▶ [A tarefa]: Reescreva as linhas de todos os registros trocando "Fragen" por "Themen" e mantendo todo o resto igual. Deixe as imagens fora da resposta.

(Entradas de dados armazenadas)
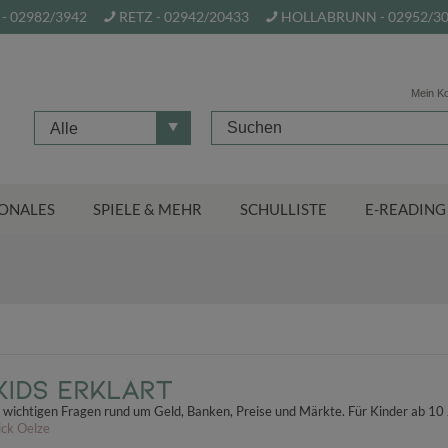
- 02982/3942
RETZ - 02942/20433
HOLLABRUNN - 02952/3
Mein K
Alle
ONALES
SPIELE & MEHR
SCHULLISTE
E-READING
Kids erklärt
 wichtigen Fragen rund um Geld, Banken, Preise und Märkte. Für Kinder ab 10 
ick Oelze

▶ [Resposta do exercício]:
- 02982/3942
RETZ - 02942/20433
HOLLABRUNN - 02952/3
Mein K
Alle
ONALES
SPIELE & MEHR
SCHULLISTE
E-READING
Kids erklärt
 wichtigen Themen rund um Geld, Banken, Preise und Märkte. Für Kinder ab 10 
ick Oelze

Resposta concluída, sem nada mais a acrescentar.